|1. TYPE OF DRUG- ZIDOVUDINE|
|Zidovudine (ZDV), also known as azidothymidine (AZT), is an antiretroviral medication
|2. INDICATIONS (USE)- ZIDOVUDINE|
|Used in combination with other antiretroviral agents for the treatment of human immunovirus (HIV) infections.
|3. MECHANISM OF ACTION (MOA)- ZIDOVUDINE|
|Zidovudine is phosphorylated to zidovudine-triphosphate, which competes with endogenous nucleotides for incorporation into the viral DNA and once incorporated causes chain termination due to the lack of a 3’ OH group.
|4. ROUTES OF ADMINISTRATION- ZIDOVUDINE|
|tablets, capsules, syrup, injection
|5. ONSET OF EFFECT OR ACTION- ZIDOVUDINE|
|12 to 16 weeks.
|6. DOSAGE (DOSING INFORMATION)- ZIDOVUDINE|
|Adults : Initially 200mg 6 times daily.Therefore 500-1500mg daily in 4-5 div. doses .Children > 3 months : 12-22mg/kg/day div.6 hourly .
|7. HALF LIFE (DURATION OF ACTION)- ZIDOVUDINE|
|8. ADVERSE EFFECTS OR SIDE EFFECTS – ZIDOVUDINE|
|Nausea, severe headache, myalgia, insomnia, vomiting, anorexia, diarrhoea, asthenia, dizziness, taste perversion, convulsions, myopathy, nail, skin and oral mucosa pigmentation, raised LFT, pancreatitis, fat redistribution.
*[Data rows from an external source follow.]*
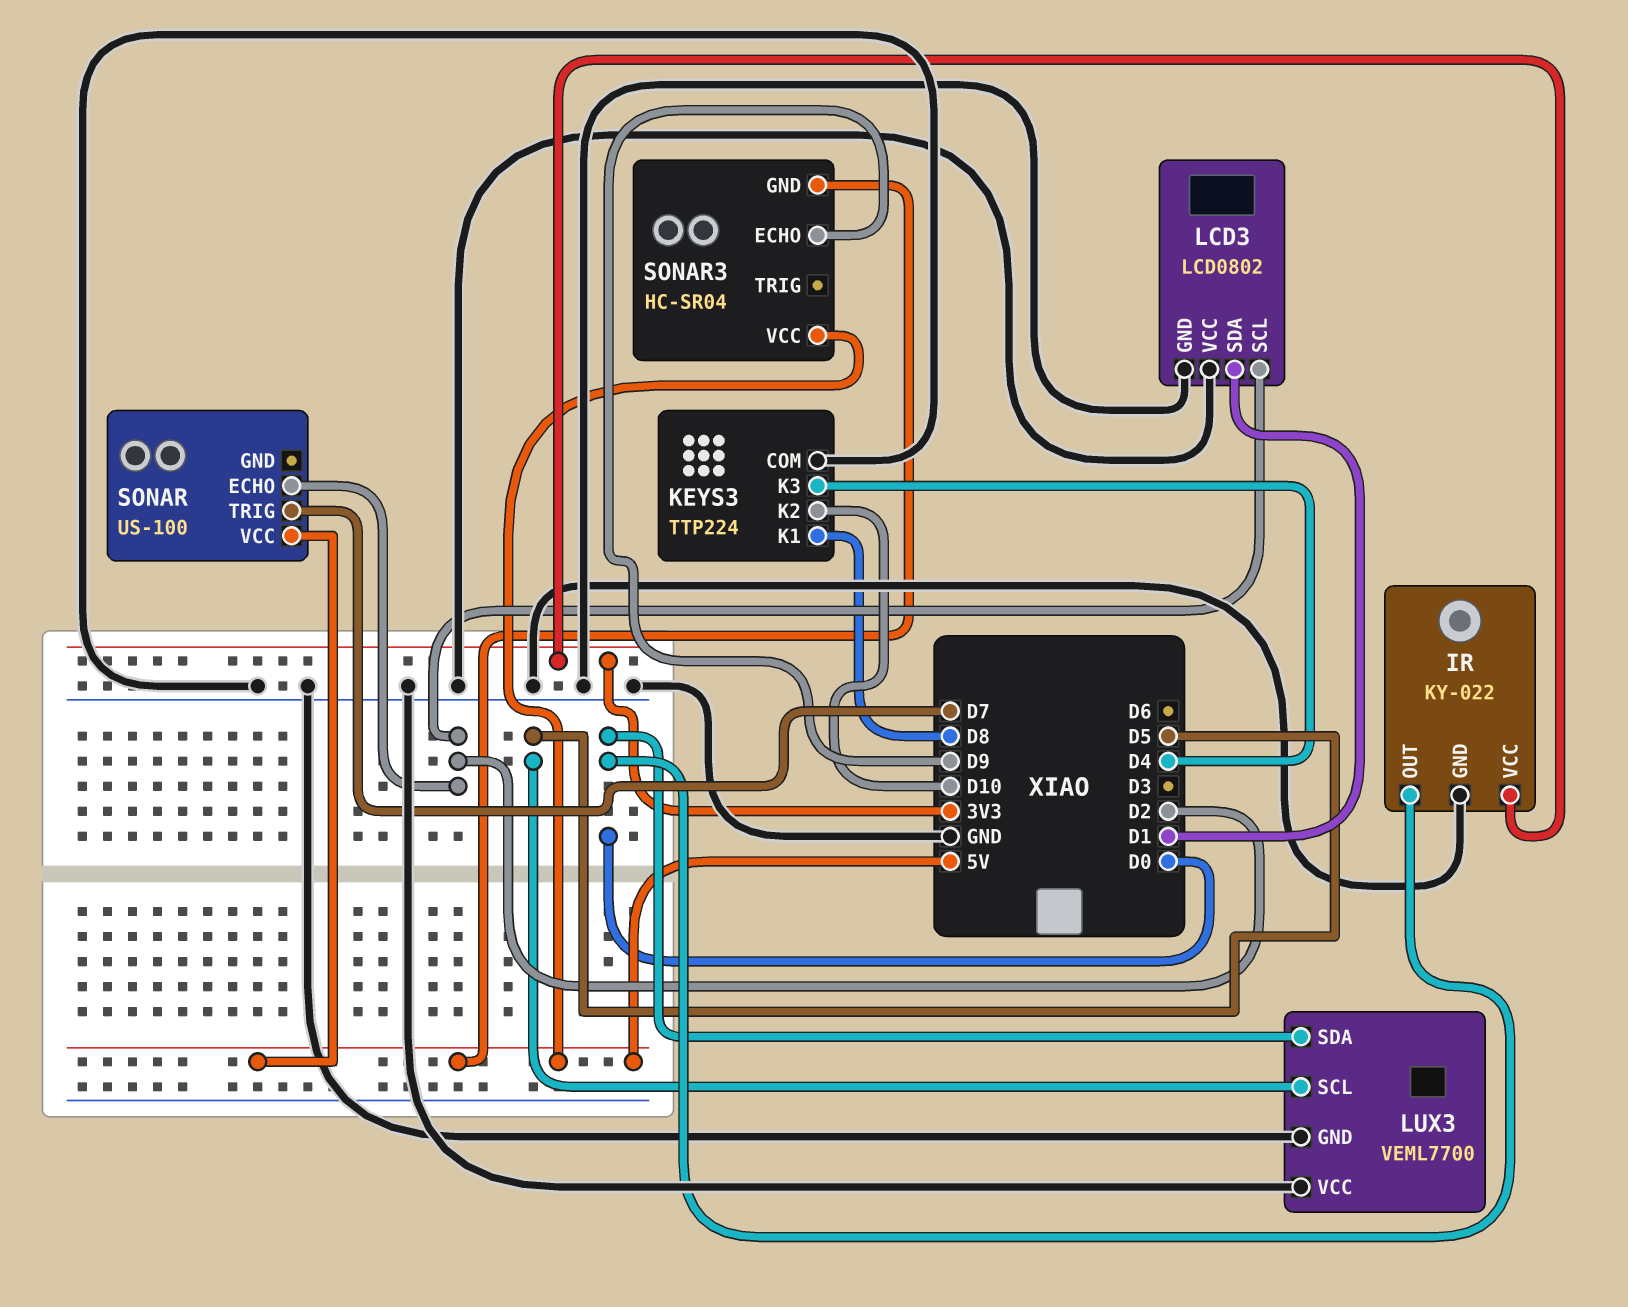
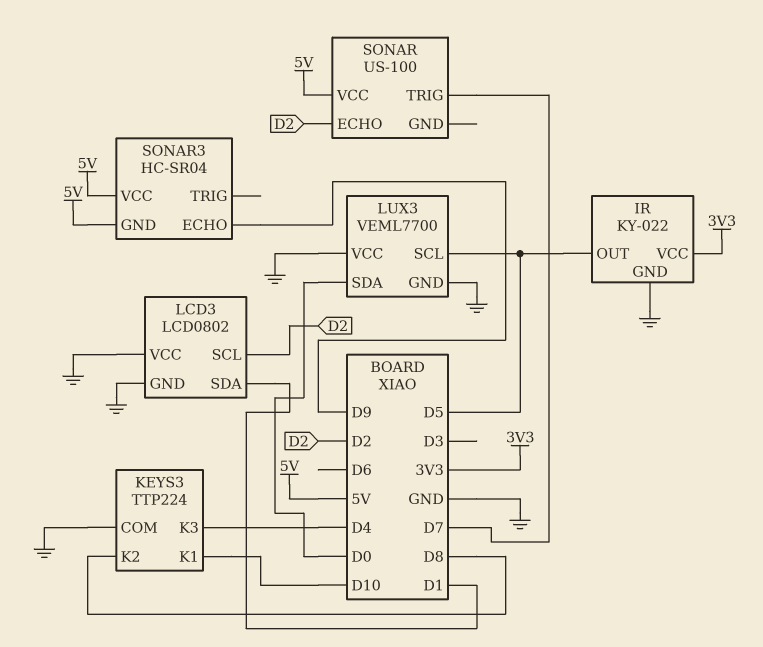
IR pin OUT: D0 -> D5
KEYS3 pin K1: D8 -> D10
KEYS3 pin K2: D10 -> D8

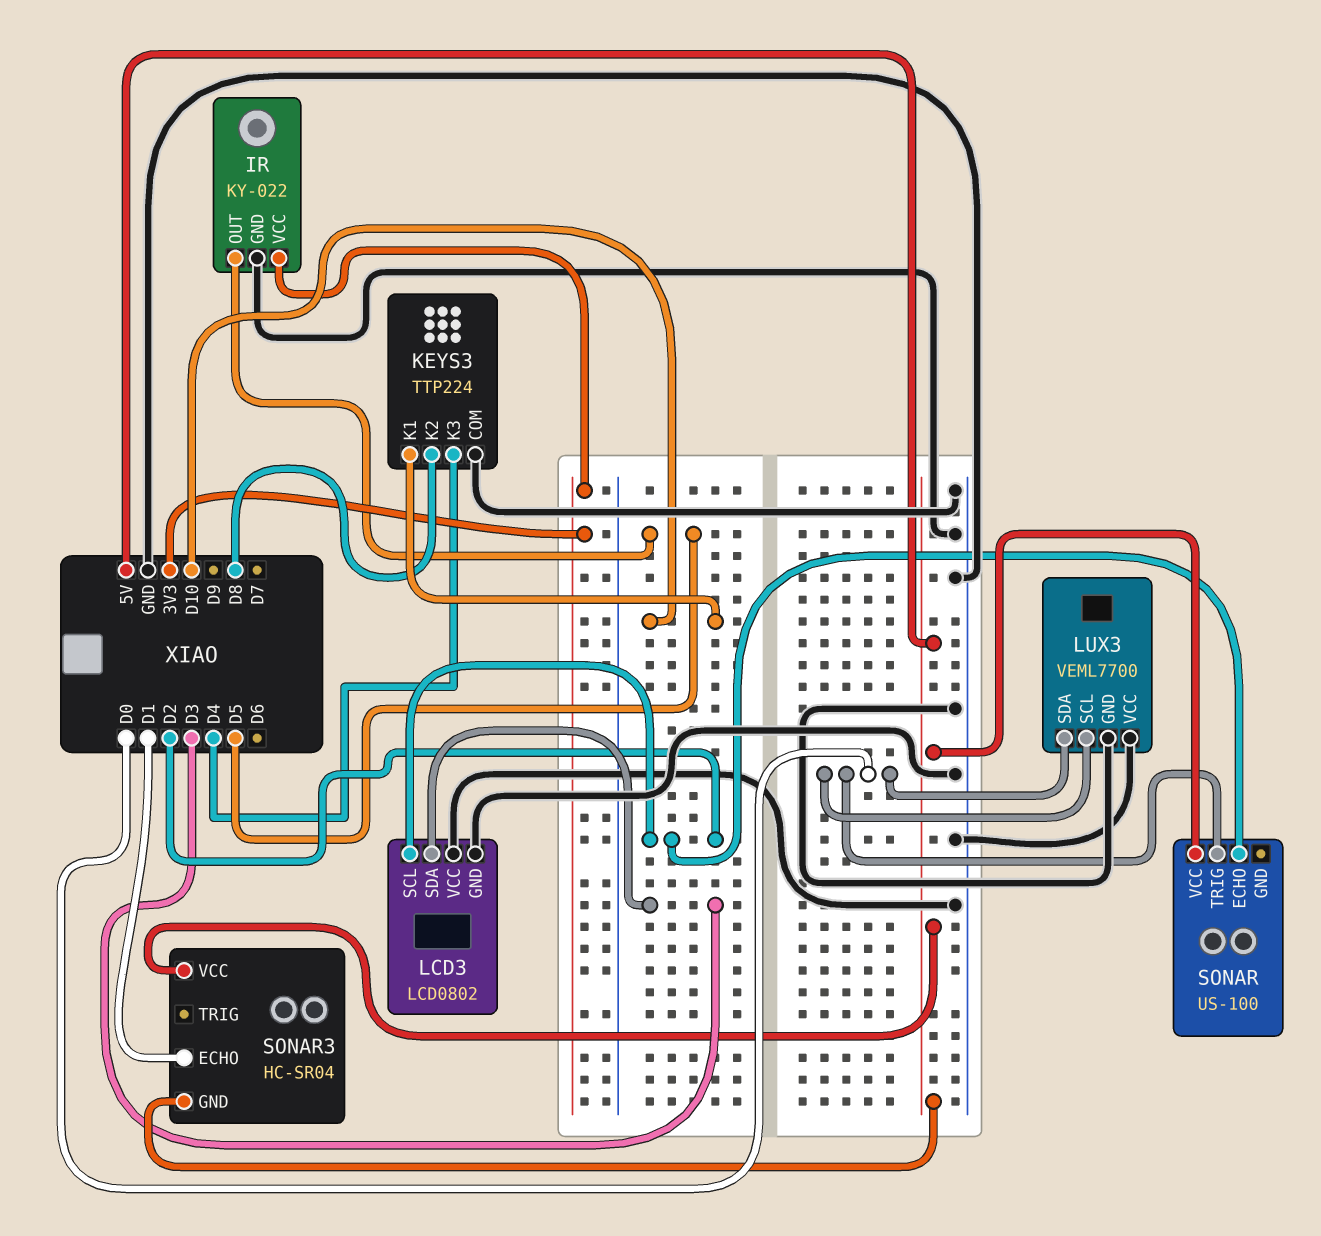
LCD3 pin SDA: D1 -> D3
LUX3 pin SCL: D5 -> D0
SONAR pin TRIG: D7 -> D0
SONAR3 pin ECHO: D9 -> D1

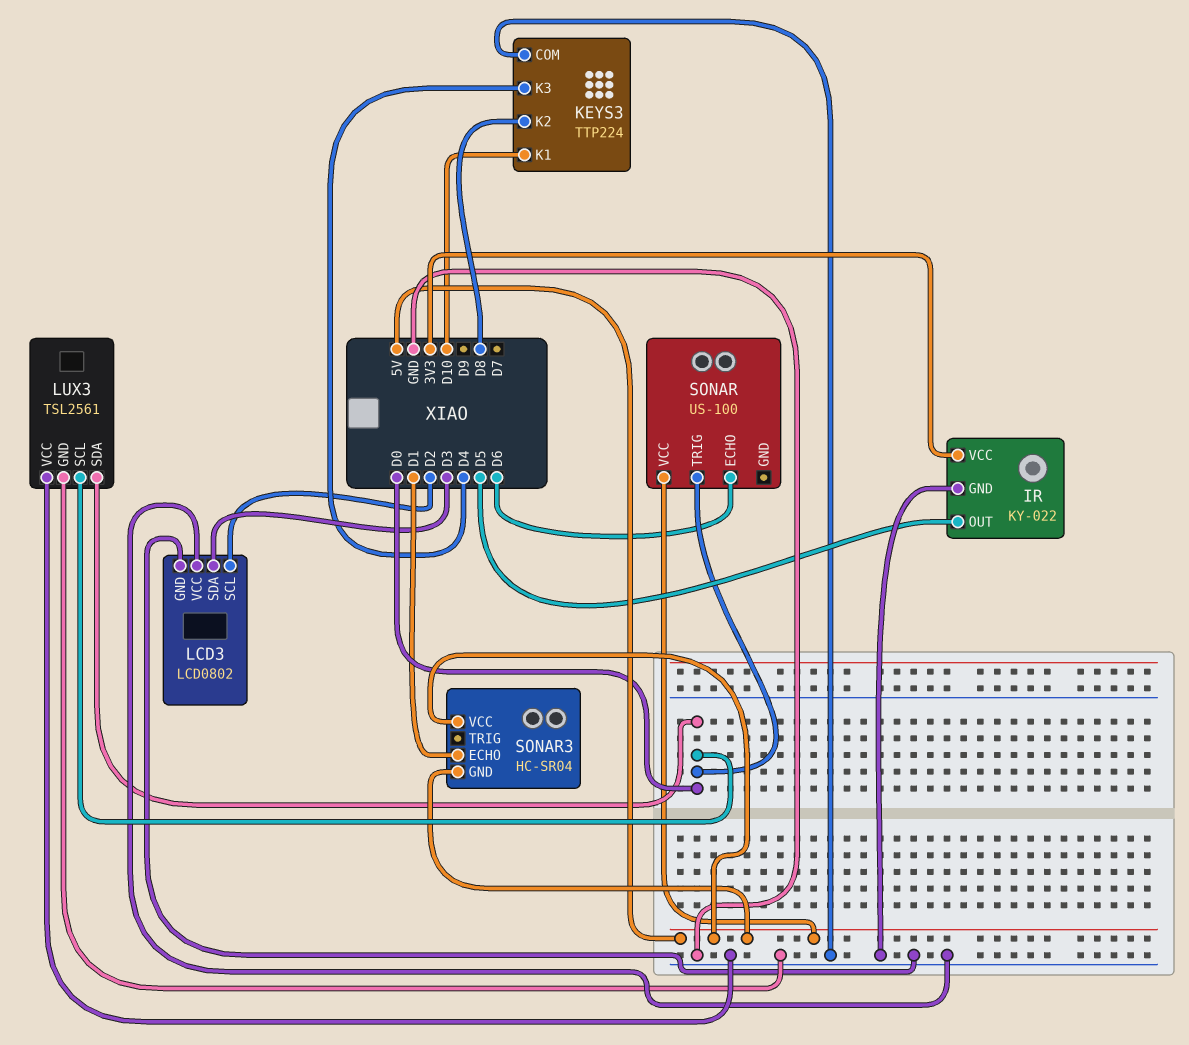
LUX3: VEML7700 -> TSL2561
SONAR pin ECHO: D2 -> D6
|9. CONTRAINDICATIONS – ZIDOVUDINE|
|Dose selection for an elderly patient should be cautious, reflecting the greater frequency of decreased hepatic, renal, or cardiac function, and of concomitant disease or other drug therapy.
|10. DRUG INTERACTIONS – ZIDOVUDINE|
|Decreased zidovudine concentration with tipranavir. Increased risk of peripheral neuropathy with bortezomib. Increased haematological toxicity with IV pentamidine, lamivudine, dapsone, vancomycin flucytosine, amphotericin, ganciclovir, interferon alfa, cyclophosphamide and other bone marrow suppressive or cytotoxic agents Increased risk of zidovudine toxicity with atovaquone, chloramphenicol, fluconazole, valproate. Decreased absorption with clarithromycin, minimise interactions by admin at least 2 hours apart. Increased zidovudine concentration and increased potential for hypersensitivity reactions with probenecid. Increased zidovudine clearance and haematological toxicity with rifampicin. Increased bioavailability of zidovudine with nimodipine. Increased incidences of headache with benzodiazepines. Possible increase in zidovudine concentration with methadone.
|11. EXCRETION- ZIDOVUDINE|
|The major route of elimination was by metabolism to GZDV. After intravenous dosing, about 29% of the dose was excreted in the urine unchanged and about 45% of the dose was excreted as GZDV.